— Task statement —
Copy out everything in the records from the line containing "collector number: 1286" down to the line containing "collection date: 1959-08-13", both included, unchanged.

— Provided material —
^^^^

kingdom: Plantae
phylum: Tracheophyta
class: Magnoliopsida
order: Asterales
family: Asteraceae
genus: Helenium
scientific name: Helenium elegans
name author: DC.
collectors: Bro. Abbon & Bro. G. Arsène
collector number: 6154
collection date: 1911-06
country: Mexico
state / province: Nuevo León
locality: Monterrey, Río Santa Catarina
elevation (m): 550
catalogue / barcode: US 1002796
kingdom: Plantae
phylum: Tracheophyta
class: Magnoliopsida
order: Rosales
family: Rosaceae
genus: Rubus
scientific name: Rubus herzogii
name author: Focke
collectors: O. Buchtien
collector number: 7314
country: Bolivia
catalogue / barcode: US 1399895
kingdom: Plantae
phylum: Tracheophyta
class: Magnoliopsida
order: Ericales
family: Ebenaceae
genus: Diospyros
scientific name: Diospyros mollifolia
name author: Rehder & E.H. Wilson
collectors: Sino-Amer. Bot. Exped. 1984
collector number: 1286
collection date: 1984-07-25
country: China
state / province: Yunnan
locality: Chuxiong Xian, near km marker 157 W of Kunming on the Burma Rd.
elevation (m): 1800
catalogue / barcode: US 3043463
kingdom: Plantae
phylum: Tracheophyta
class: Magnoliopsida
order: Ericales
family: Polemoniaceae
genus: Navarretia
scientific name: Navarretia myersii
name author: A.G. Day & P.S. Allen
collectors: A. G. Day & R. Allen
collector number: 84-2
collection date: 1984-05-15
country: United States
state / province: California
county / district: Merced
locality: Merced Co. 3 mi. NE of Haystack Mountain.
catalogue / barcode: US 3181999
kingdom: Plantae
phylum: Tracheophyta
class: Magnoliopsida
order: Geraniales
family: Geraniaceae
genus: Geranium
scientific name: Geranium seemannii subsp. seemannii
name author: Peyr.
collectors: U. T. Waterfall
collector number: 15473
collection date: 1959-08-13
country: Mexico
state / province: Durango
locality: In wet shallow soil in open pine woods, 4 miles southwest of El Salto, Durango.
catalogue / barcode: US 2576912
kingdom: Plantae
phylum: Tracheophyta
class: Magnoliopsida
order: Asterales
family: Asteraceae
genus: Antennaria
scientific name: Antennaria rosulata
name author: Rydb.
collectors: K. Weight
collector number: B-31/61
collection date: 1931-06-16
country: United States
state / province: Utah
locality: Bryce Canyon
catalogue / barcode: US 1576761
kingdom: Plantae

^^^^

— Exercise solution —
collector number: 1286
collection date: 1984-07-25
country: China
state / province: Yunnan
locality: Chuxiong Xian, near km marker 157 W of Kunming on the Burma Rd.
elevation (m): 1800
catalogue / barcode: US 3043463
kingdom: Plantae
phylum: Tracheophyta
class: Magnoliopsida
order: Ericales
family: Polemoniaceae
genus: Navarretia
scientific name: Navarretia myersii
name author: A.G. Day & P.S. Allen
collectors: A. G. Day & R. Allen
collector number: 84-2
collection date: 1984-05-15
country: United States
state / province: California
county / district: Merced
locality: Merced Co. 3 mi. NE of Haystack Mountain.
catalogue / barcode: US 3181999
kingdom: Plantae
phylum: Tracheophyta
class: Magnoliopsida
order: Geraniales
family: Geraniaceae
genus: Geranium
scientific name: Geranium seemannii subsp. seemannii
name author: Peyr.
collectors: U. T. Waterfall
collector number: 15473
collection date: 1959-08-13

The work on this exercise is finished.